Please find each line in the entries below that contains the string "series" and copy it out.

□ □ □ □ □

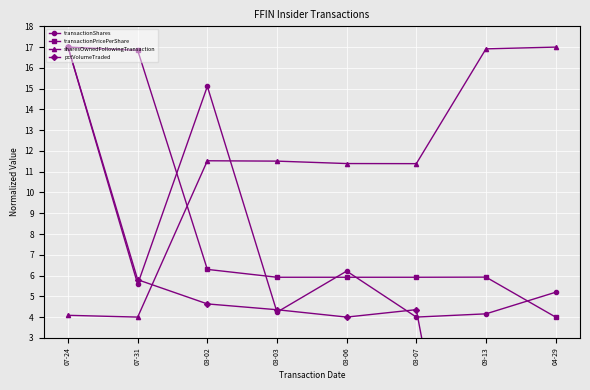

Reading left to right, extract all data points from this chart.

transactionShares: 07-24=17.0	07-31=5.6	03-02=15.1	03-03=4.2	03-06=6.2	03-07=4.0	09-13=4.2	04-29=5.2
transactionPricePerShare: 07-24=17.0	07-31=16.8	03-02=6.3	03-03=5.9	03-06=5.9	03-07=5.9	09-13=5.9	04-29=4.0
sharesOwnedFollowingTransaction: 07-24=4.1	07-31=4.0	03-02=11.5	03-03=11.5	03-06=11.4	03-07=11.4	09-13=16.9	04-29=17.0
pctVolumeTraded: 07-24=17.0	07-31=5.8	03-02=4.6	03-03=4.4	03-06=4.0	03-07=4.4	09-13=-13.3	04-29=-13.3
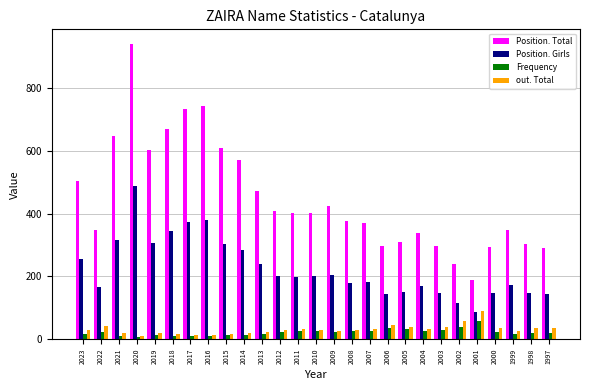

Which series has the widest spread of values?

Position. Total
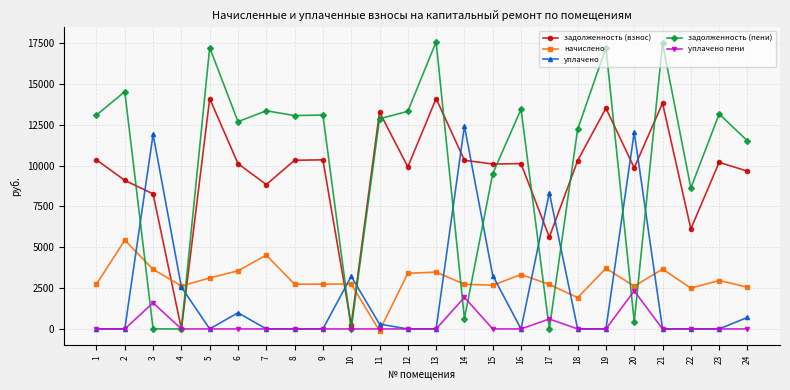

What is the value of the начислено point at the 9th from the left?

2742.0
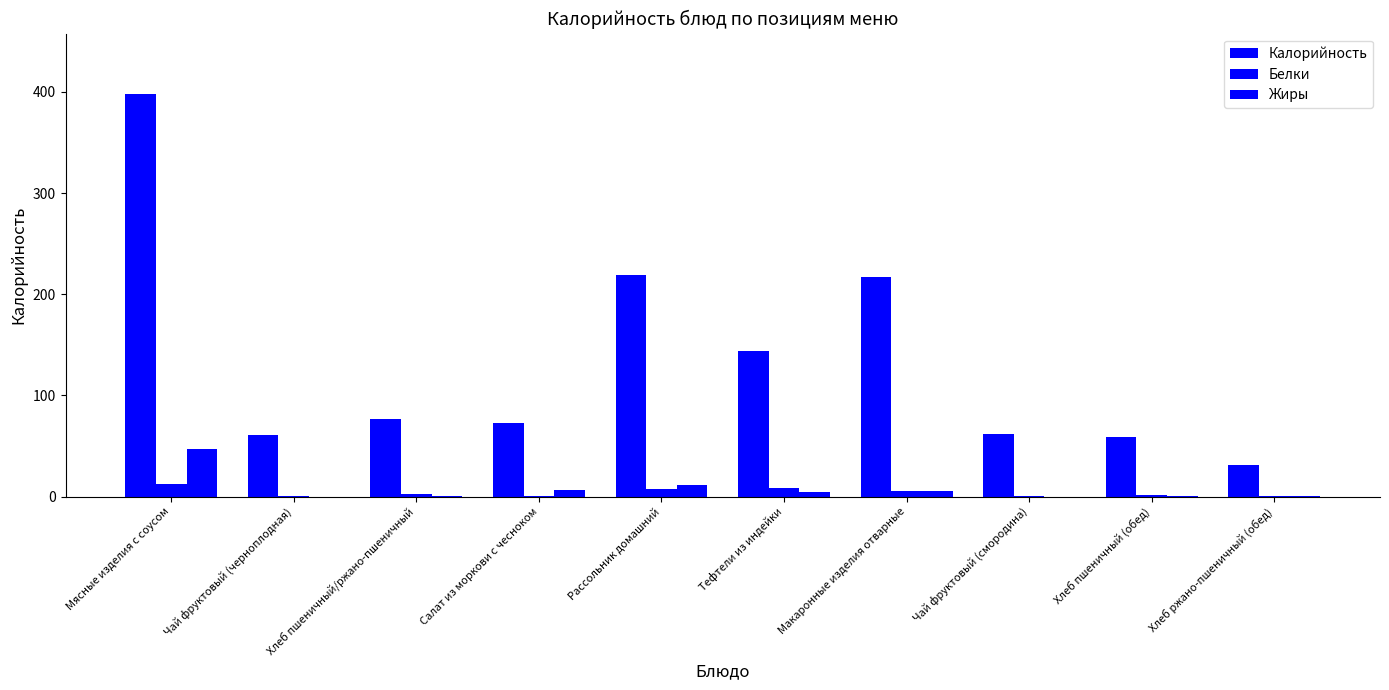

What is the label of the 6th bar from the left?

Тефтели из индейки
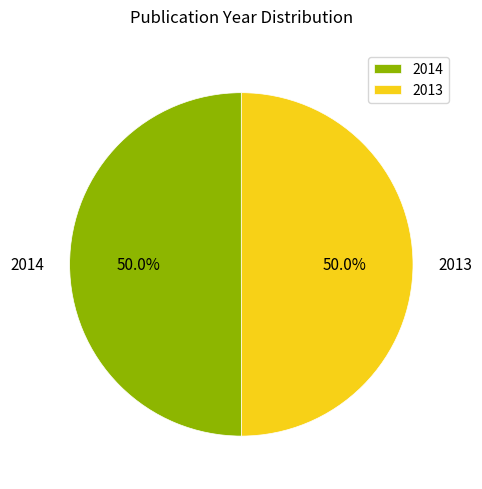

What portion of the pie excludes 2013?

50.0%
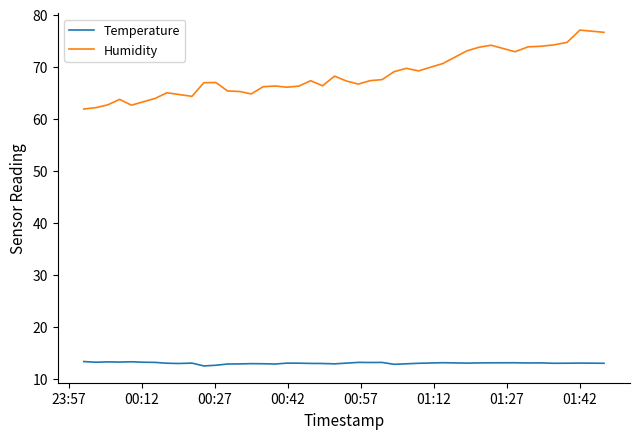

List the series in order of their peak value, lowest first.

Temperature, Humidity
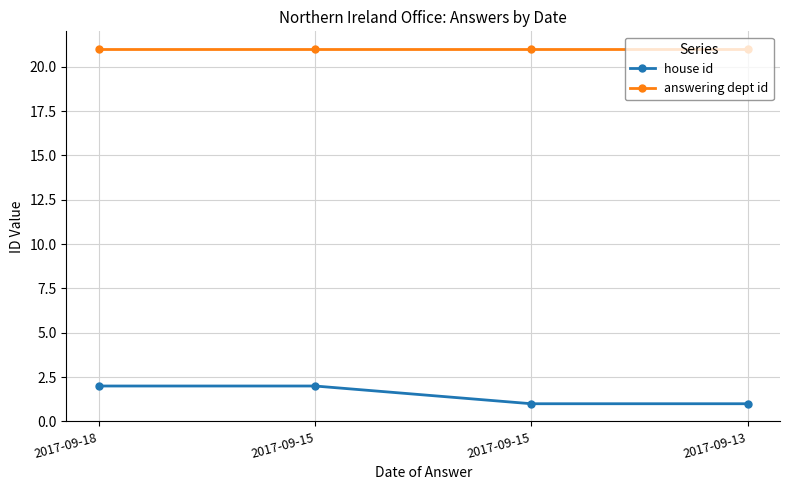

What is the total value across all series at 2017-09-13?

22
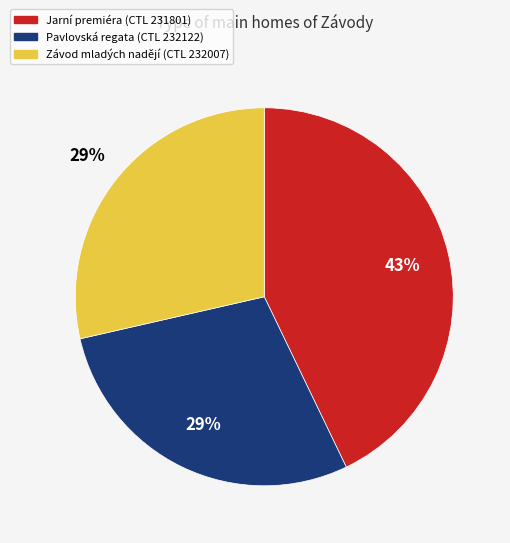

How many slices are in this pie chart?

3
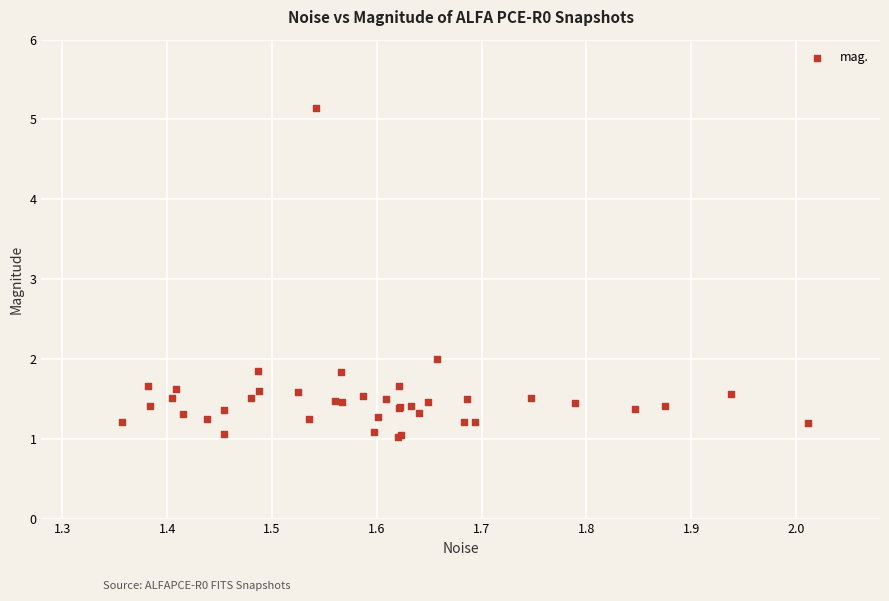

What Y value in the scatter plot is closest to 3?

2.0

□ □ □ □ □

* _RESULT FOR THIS TASK_
Which series has the widest spread of values?
List the series in order of their peak value, lowest first.
What is the total value across all series at 2017-09-13?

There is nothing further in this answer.